To take the most obvious point, the author did actually note the unsustainable demographic profile of the developed and semi-developed world. What he does not note is that this profile pretty much makes hash of every middle and long-term prediction he makes in the book. In connection with the future of the European Union, the author may be correct to dismiss the forecast of “Eurabia” as hype. The stress that European societies will experience from shrinking cohorts of workers is not hype, however. It is in fact unlikely that immigration could be high enough to make up the deficit, even if there were no issues of assimilation.

Regarding India and China, the author is aware that he is describing states that are melting in the warm broth of their societies’ increasing prosperity.

The author notes that, in Nehru’s day, there was national Indian politics. Again, this was the afterglow of the Raj, an activity of the political class that had learned to think in subcontinental terms before independence. Today, there is only the politics of the states and regions of the Indian union, with the central government a resource that politicians with purely local concerns seek to mine. The Union seems less likely today to break up than it did 20 years ago, but even the Indian tolerance for chronic anarchy cannot amend the fact that prosperity without government does not occur. When the state really cannot grow to accommodate its society, society is existentially threatened.

As for China, the author’s predilection for non-apocalyptic history plays him false. He obviously has a sophisticated understanding of Chinese culture, but this understanding does not extend to the astonishing Chinese capacity for discontinuity. Reversal is the movement of the Way. China may make the 3K transition to democratic prosperity, but this will not happen without a fuss. A very big fuss.

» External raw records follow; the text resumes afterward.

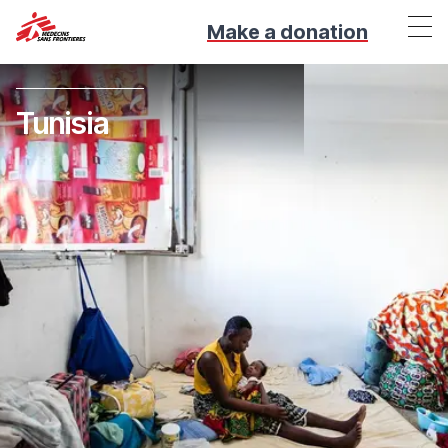
Make a donation
Tunisia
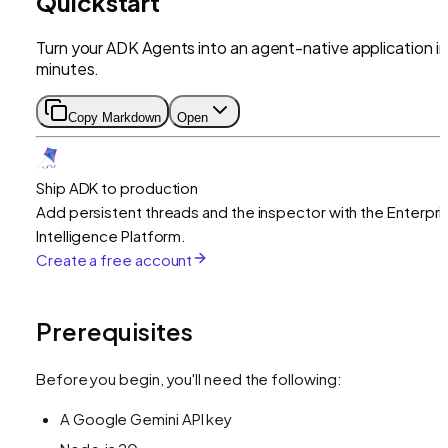
Quickstart
Turn your ADK Agents into an agent-native application in
minutes.
Copy Markdown
Open
Ship ADK to production
Add persistent threads and the inspector with the Enterpri
Intelligence Platform.
Create a free account
Prerequisites
Before you begin, you'll need the following:
A Google Gemini API key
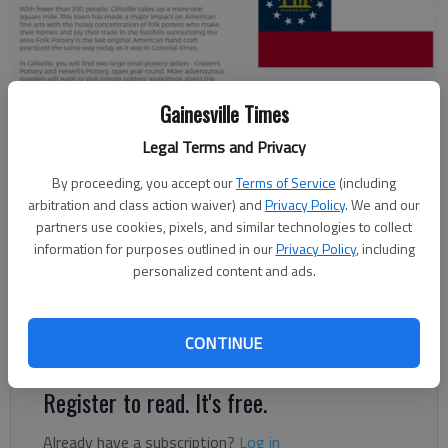
Gillsvillega.com, the city of Gillsville's first website, was launched in
Gainesville Times
2018.
Legal Terms and Privacy
By proceeding, you accept our
Terms of Service
(including
Jeff Gill
arbitration and class action waiver) and
Privacy Policy
. We and our
Published: Apr 15, 2018, 6:53 PM
partners use cookies, pixels, and similar technologies to collect
information for purposes outlined in our
Privacy Policy
, including
personalized content and ads.
Gillsville has launched a website, gillsvillega.com, boasting 249
CONTINUE
“welcoming residents” and “a taste of old fashioned.”
Register to read. It's free.
Already have a subscription?
Log in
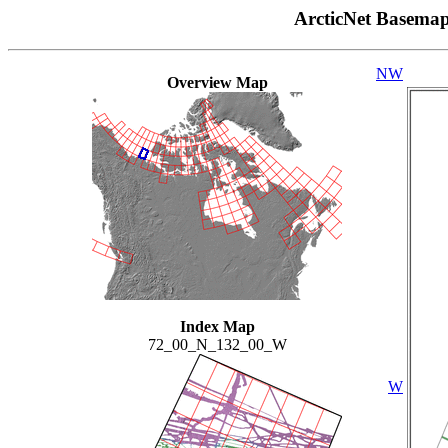
ArcticNet Basema
NW
Overview Map
Index Map
72_00_N_132_00_W
W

In the United States, the author praises the educational system, by which he means the system of higher education. He expresses bewilderment at the complaints of cultural conservatives about the American universities. Surely the fact that foreign students flock to these places proves their excellence? About the technical and science schools he is no doubt right. (When you see alarming figures that Indian schools have graduated 100 million engineers in the last six months, or some such number, recall that most of these “engineers” are leaving what are really VoTech schools. The USSR used to produce immense numbers of such “engineers,” too.) However, what the cultural conservatives are complaining about is the liberal arts curriculum. Most influential Americans do not have technical degrees. If they were not taught sound history and political science, then the politics and, dare one say it, the diplomacy they will practice in later life will be as defective as what they were taught. The author hopes for the appearance of self-confident American elites that are willing to stand up to democratic claptrap. The conservative argument is that the elite schools are actually disabling potential elites by indoctrinating them with a multicultural fantasy. Perhaps the conservatives are wrong, but the point is central to the author’s project, and nowhere does he discuss it.

Yes, American politics is misfiring in certain ways. It is not at all clear, however, that excessive deference to demagogic passions is the problem.